The Florida Second District Court of Appeal recently ruled on the “going and coming” rule in Peterson v. Cisco Sys., 2021 Fla.App.LEXIS 7652 (Fla. 2d DCA 2021).  This case involved a personal injury claim in which the Plaintiff sued Cisco Systems under the theory of respondeat superior for damages which were allegedly caused by the negligent acts of Cisco’s employee.  As we all know, “respondeat superior makes employers liable for the negligence of their employees for wrongful acts committed within the course and scope of their employment." Id.

Cisco Systems sent an employee from Virginia to Tampa, Florida, to do work for a customer located in Tampa.  The Cisco employee had to drive a rental car from the hotel he was staying at to an on-site location for the Tampa based customer.  The Cisco employee was driving to the work site from the hotel when the collision with Plaintiff occurred.  Cisco moved for summary judgment, claiming a person driving to or from work is not within the course and scope of his employment.  The trial court granted summary judgment in favor of Cisco.  An appeal was raised and heard by the Second DCA.

The “going and coming” rule is a limitation on the vicarious liability of an employer.  Under Florida law, it is well established that “an employee driving to and from work is not within the scope of employment so as to impose liability on the employer." Id. at 3.  The court distinguishes this rule based in negligence with the “travelling employee” rule developed under workers’ compensation law.  The “travelling employee” rule states "an employee whose work entails travel away from the employer's premises is within the course of his employment at all times during the trip other than when there is a distinct departure for a non-essential personal errand." Id. at 4.

This decision firmly establishes the “travelling employee” rule only applies in workers’ compensation cases.  Additionally, the “going and coming” rule is more limited in its application because it requires the employees conduct to occur substantially within authorized time and space limits and have a purpose that serves the master.

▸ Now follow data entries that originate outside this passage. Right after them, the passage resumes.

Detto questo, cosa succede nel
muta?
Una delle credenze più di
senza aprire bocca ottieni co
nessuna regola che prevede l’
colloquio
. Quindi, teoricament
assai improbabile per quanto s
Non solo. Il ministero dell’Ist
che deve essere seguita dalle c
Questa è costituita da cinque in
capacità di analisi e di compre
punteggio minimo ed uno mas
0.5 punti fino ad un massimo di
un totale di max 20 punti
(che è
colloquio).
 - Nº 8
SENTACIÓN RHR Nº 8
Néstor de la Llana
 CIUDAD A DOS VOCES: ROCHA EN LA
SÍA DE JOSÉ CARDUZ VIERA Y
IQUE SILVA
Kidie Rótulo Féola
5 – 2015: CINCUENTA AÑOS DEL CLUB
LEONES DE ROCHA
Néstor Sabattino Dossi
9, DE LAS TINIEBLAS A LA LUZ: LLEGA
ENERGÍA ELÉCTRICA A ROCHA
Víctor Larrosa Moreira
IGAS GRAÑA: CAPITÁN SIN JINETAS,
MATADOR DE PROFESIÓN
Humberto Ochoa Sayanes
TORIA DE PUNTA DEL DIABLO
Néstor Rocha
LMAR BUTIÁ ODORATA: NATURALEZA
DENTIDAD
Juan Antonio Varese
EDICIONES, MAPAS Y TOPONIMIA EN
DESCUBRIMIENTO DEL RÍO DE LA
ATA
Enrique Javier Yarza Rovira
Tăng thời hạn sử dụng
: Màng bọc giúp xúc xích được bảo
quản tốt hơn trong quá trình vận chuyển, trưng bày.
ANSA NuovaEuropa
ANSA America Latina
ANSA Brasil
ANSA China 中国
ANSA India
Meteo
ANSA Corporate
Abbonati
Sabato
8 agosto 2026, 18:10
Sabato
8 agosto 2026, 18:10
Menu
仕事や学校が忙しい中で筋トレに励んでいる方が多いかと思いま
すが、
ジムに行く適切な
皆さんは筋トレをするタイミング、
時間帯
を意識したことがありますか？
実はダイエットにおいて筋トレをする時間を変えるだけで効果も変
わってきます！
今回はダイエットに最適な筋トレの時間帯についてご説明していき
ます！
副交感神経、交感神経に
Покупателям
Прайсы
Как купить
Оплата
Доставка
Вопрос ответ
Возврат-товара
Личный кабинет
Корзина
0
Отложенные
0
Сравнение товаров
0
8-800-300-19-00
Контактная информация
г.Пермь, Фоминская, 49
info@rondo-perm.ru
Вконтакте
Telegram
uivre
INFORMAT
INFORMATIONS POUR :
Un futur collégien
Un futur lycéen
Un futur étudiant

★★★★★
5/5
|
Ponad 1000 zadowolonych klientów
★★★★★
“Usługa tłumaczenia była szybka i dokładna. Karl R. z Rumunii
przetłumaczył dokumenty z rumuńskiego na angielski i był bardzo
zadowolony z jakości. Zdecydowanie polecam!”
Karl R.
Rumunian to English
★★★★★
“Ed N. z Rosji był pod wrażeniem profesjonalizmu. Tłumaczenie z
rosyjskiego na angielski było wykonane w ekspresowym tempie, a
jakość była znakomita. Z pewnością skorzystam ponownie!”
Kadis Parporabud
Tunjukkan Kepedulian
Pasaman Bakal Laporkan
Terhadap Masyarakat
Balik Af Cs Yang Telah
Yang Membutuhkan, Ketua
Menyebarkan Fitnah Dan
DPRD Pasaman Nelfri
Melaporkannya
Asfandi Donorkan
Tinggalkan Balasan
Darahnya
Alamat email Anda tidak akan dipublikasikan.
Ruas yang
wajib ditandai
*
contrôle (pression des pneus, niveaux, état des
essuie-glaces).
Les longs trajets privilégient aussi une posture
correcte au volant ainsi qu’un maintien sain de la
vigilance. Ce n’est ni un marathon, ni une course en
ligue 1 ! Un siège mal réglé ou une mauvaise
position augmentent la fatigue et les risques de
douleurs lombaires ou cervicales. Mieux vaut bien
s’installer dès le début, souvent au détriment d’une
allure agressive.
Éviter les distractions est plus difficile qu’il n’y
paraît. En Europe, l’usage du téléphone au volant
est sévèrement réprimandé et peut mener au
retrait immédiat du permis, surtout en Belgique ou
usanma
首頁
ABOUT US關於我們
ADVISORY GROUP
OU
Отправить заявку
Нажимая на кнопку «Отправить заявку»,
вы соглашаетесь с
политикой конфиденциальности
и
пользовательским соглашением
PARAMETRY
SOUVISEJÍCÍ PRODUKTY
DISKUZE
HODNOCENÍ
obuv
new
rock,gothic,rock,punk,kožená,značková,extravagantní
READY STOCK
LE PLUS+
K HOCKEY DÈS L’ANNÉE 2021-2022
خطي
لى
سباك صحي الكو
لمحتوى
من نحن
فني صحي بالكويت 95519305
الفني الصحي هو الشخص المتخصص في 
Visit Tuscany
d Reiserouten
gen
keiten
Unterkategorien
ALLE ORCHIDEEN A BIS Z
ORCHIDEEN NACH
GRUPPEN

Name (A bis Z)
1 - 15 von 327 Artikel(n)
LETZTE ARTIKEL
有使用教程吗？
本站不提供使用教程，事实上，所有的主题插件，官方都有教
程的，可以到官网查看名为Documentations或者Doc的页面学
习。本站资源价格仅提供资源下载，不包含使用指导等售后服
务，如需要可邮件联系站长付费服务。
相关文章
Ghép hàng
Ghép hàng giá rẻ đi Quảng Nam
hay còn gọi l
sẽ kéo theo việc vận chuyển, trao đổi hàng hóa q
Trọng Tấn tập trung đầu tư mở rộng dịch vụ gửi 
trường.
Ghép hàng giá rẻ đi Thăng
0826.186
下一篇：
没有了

It is important to recognize these situations when developing Answers and Affirmative Defenses as well as responses to Requests for Admissions.  Ill-advised admissions or concessions that an employee was working in the course and scope of his employment will overrule the limitation afforded by the “going and coming” rule.  Generally, vicarious liability claims must be tied to the course and scope of employment.  That makes it important to understand this distinction as, though similar, one may be a viable exit strategy while the other is a failed argument.